Travelling After Brexit
Now Britain has left the EU, you may need to do extra things when travelling abroad:
Check passport validity
From 1 January 2021, you must have at least 6 months left on an adult or child passport to travel to most countries in Europe (not including Ireland).
If you renewed your current passport before the previous one expired, extra months may have been added to its expiry date. Any extra months on your passport over 10 years may not count towards the 6 months needed.
Check your passport is valid for travel before you book your trip. You will need to renew your passport before travelling if you do not have enough time left on your passport.
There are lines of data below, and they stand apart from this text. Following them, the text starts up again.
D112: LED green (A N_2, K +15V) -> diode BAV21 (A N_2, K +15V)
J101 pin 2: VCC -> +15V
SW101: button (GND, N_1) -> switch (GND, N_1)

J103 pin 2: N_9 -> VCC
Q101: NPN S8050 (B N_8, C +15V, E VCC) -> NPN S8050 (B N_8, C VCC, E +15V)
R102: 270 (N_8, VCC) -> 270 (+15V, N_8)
Get travel insurance which covers your healthcare
If your European Health Insurance Card (EHIC) or Global Health Insurance Card (GHIC) is still valid, you will be able to use it travelling to an EU country. If it is out of date, then you can’t use it.
We recommend purchasing travel insurance which would cover your healthcare in the event of an emergency.
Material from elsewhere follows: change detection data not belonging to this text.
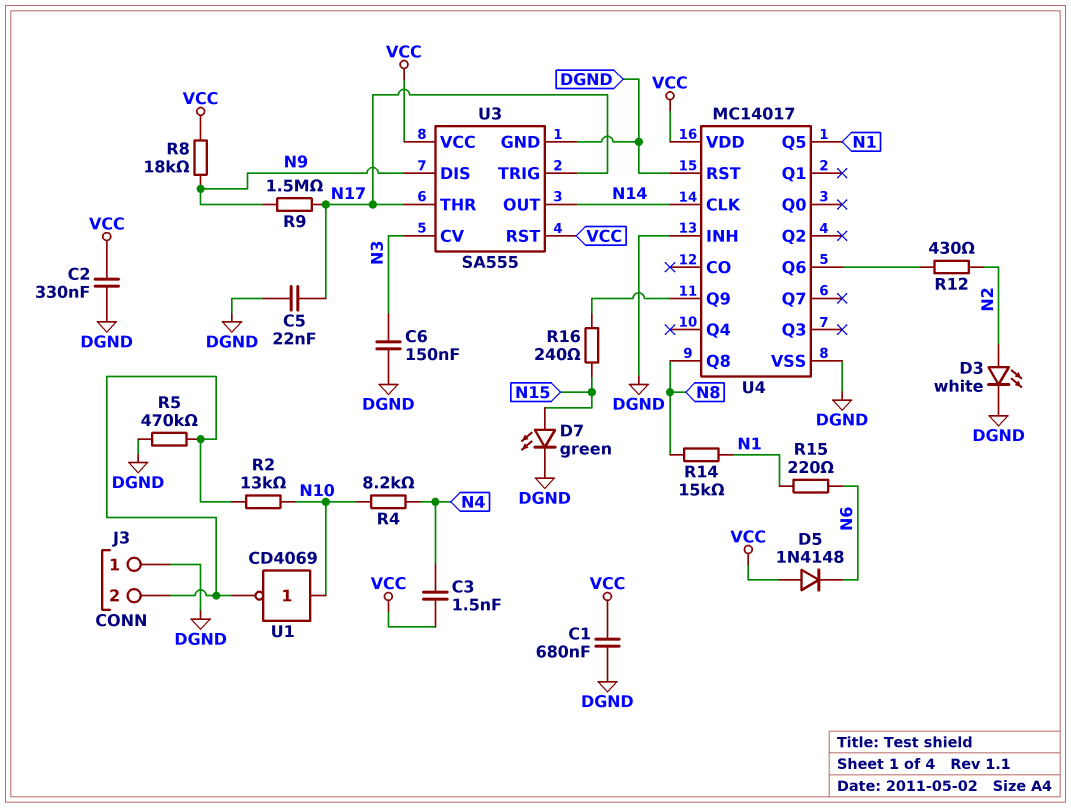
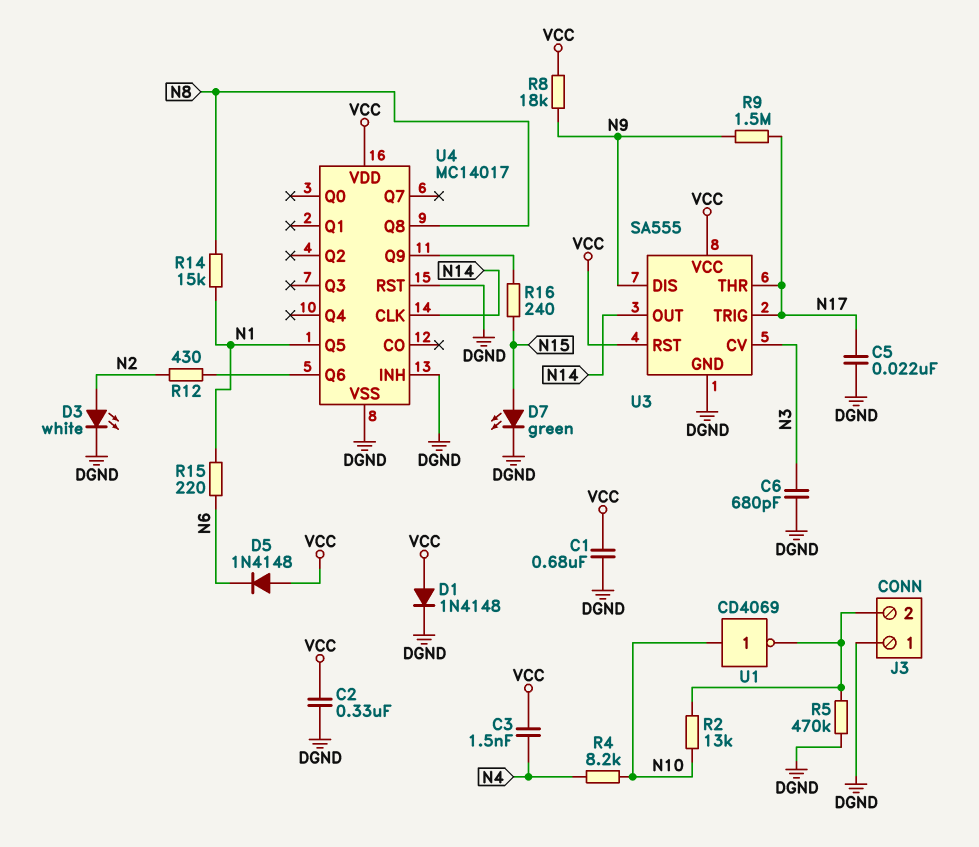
C6: 150nF (DGND, N3) -> 680pF (DGND, N3)
D1: none -> diode 1N4148 (A VCC, K DGND)

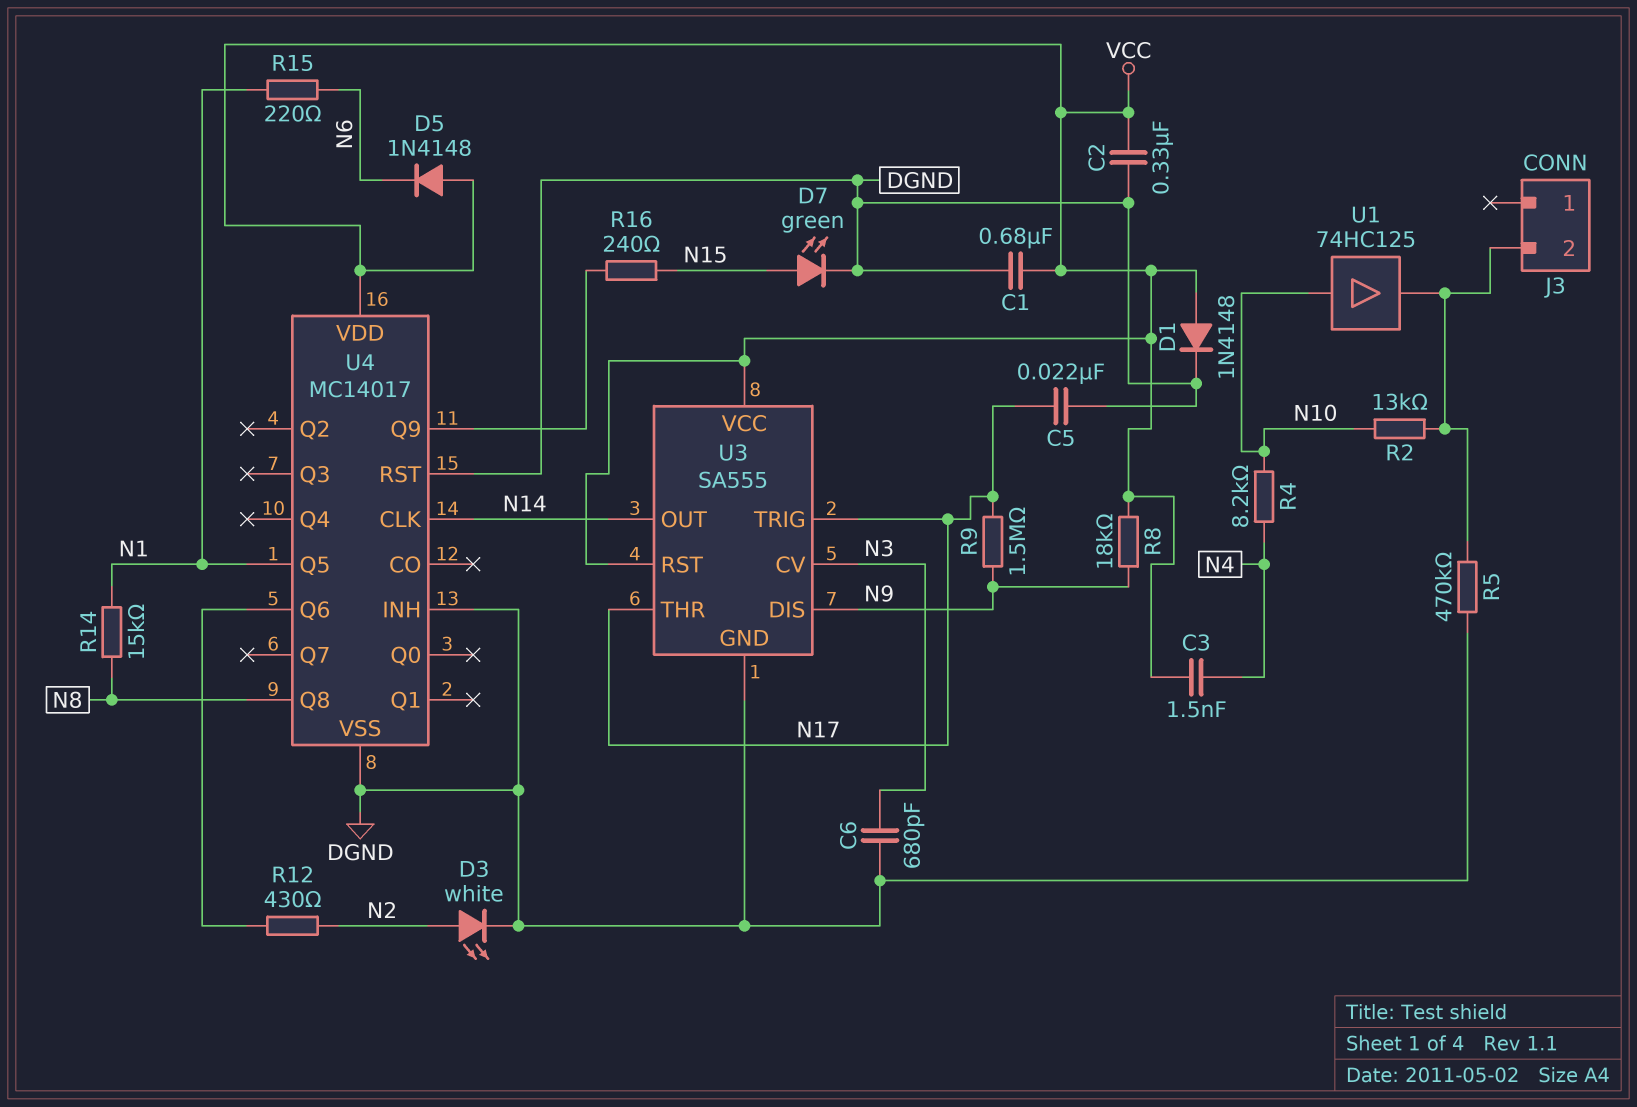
J3 pin 1: DGND -> none
U1: NOT CD4069 (in N10, out J3/2) -> buffer 74HC125 (in N10, out J3/2)

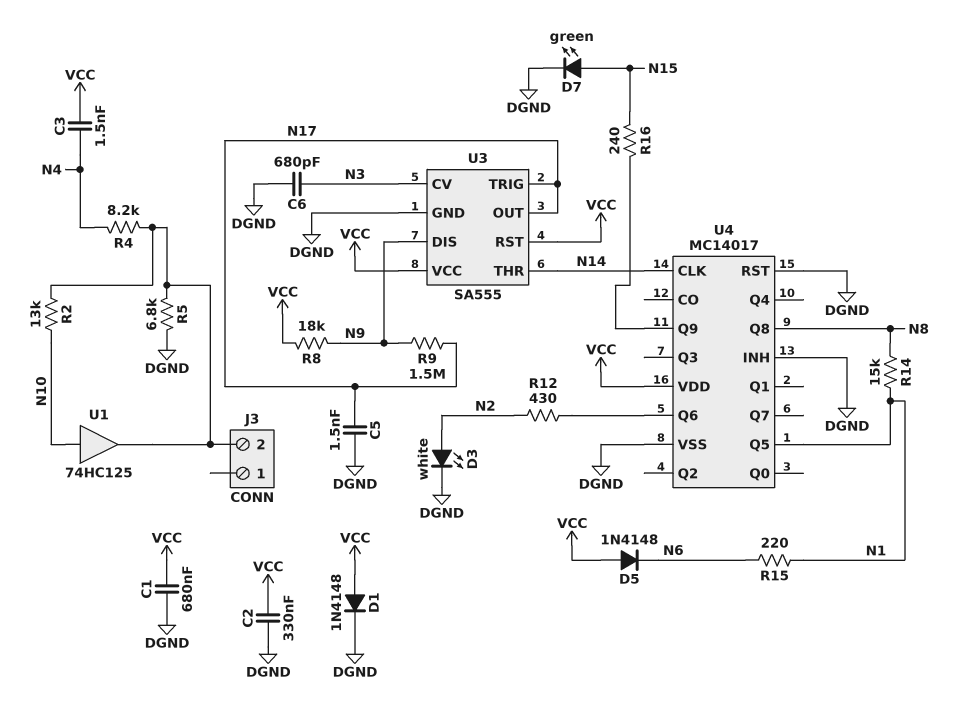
C5: 22nF (DGND, N17) -> 1.5nF (DGND, N17)
R4: 8.2k (N4, N10) -> 8.2k (J3/2, N4)
R5: 470k (DGND, J3/2) -> 6.8k (DGND, J3/2)
U3 pin OUT: N14 -> N17
U3 pin THR: N17 -> N14

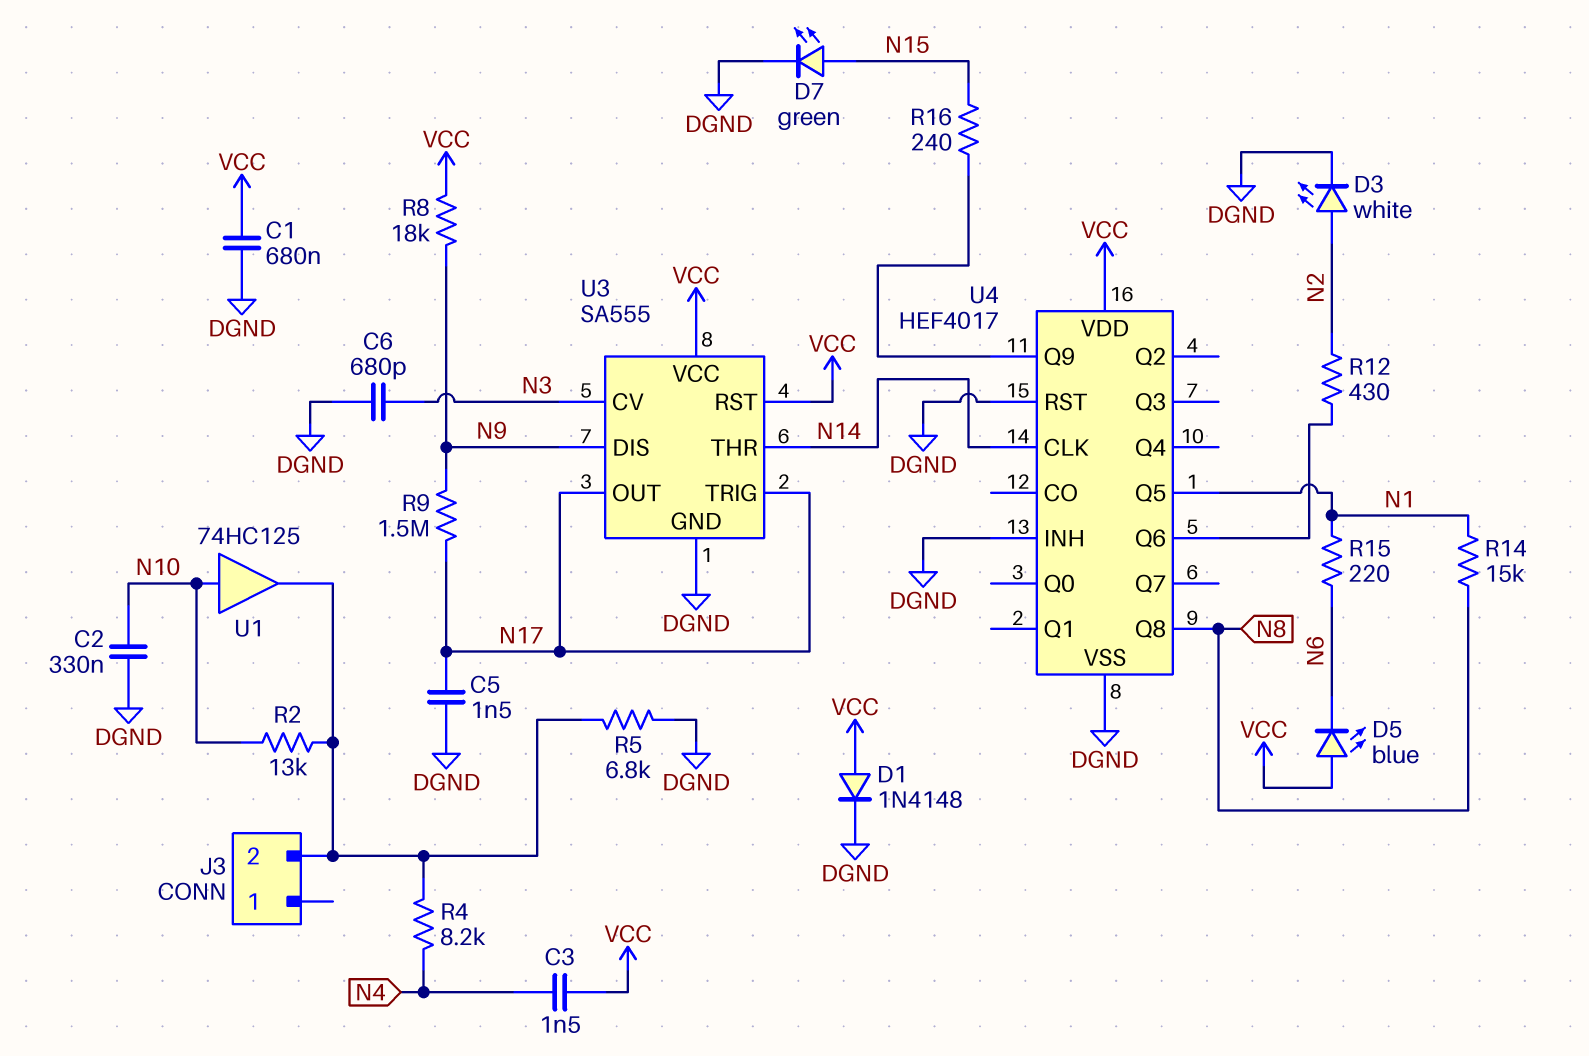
C2: 330nF (DGND, VCC) -> 330nF (DGND, N10)
D5: diode 1N4148 (A VCC, K N6) -> LED blue (A VCC, K N6)
U4: MC14017 -> HEF4017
Check you have the right driving documents
If you’re taking your own vehicle, you will need a green card and a GB sticker.
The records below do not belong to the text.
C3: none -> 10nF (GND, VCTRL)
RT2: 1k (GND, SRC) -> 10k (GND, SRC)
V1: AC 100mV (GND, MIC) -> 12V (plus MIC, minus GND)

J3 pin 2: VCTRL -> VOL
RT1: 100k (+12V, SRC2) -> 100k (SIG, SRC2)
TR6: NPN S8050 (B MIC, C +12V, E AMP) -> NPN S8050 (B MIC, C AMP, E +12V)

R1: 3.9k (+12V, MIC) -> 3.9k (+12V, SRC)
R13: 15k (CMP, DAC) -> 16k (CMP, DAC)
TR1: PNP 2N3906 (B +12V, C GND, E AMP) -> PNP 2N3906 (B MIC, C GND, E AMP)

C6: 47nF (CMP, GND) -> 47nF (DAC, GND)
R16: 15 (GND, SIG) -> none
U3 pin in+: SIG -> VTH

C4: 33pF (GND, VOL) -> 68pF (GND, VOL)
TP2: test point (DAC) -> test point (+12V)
You might also need an international driving permit (IDP) to drive in some EU countries and Norway if you have:
- a paper driving licence
- a licence issued in Gibraltar, Guernsey, Jersey or the Isle of Man
Organise pet travel
You cannot use the existing pet passport scheme. Instead you’ll need an animal health certificate (AHC) for your pet. Allow at least 1 month to arrange this and relevant vaccinations.
Please see our Travelling with a Dog – Passports and Vaccinations page for more details.
Check free roaming mobile charges with your operator
The guarantee of free mobile phone roaming throughout the EU, Iceland, Liechtenstein and Norway has ended.
Check with your phone operator to find out about any roaming charges you might get from 1 January 2021.
A new law means that you’re protected from getting mobile data charges above £45 without you knowing.
Once you reach £45, you need to opt in to spend more so that you can continue using the internet while you’re abroad. Your phone operator will tell how you can do this.
Entry requirements to other countries
Each country will have it’s own different rules, so we urge you to check in advance what your destination requirements are:
At border control, you may need to:
- show a return or onward ticket
- show you have enough money for your stay
- use separate lanes from EU, EEA and Swiss citizens when queueing
Visas from 1 January 2021
The rules for travelling or working in Europe will change from 1 January 2021:
- you will be able to travel to countries in the Schengen area for up to 90 days in any 180-day period without a visa as a tourist, to visit family or friends, to attend business meetings, cultural or sports events, or for short-term studies or training
- if you are travelling to Schengen countries without a visa, make sure your whole visit is within the limit. Visits to Schengen countries within the previous 180 days before you travel would count towards the 90-day limit
- To stay for longer, to work or study, for business or for other reasons, you will need to meet the entry requirements set out by the country. This could mean applying for a visa and/or work permit. You should check with the local embassy what type of visa and/or work permit, if any, you will need.
- if you are in a country with a visa or permit, your stay will not count towards the 90-day limit.
Check each country’s travel advice page for information on how to get a visa or permit.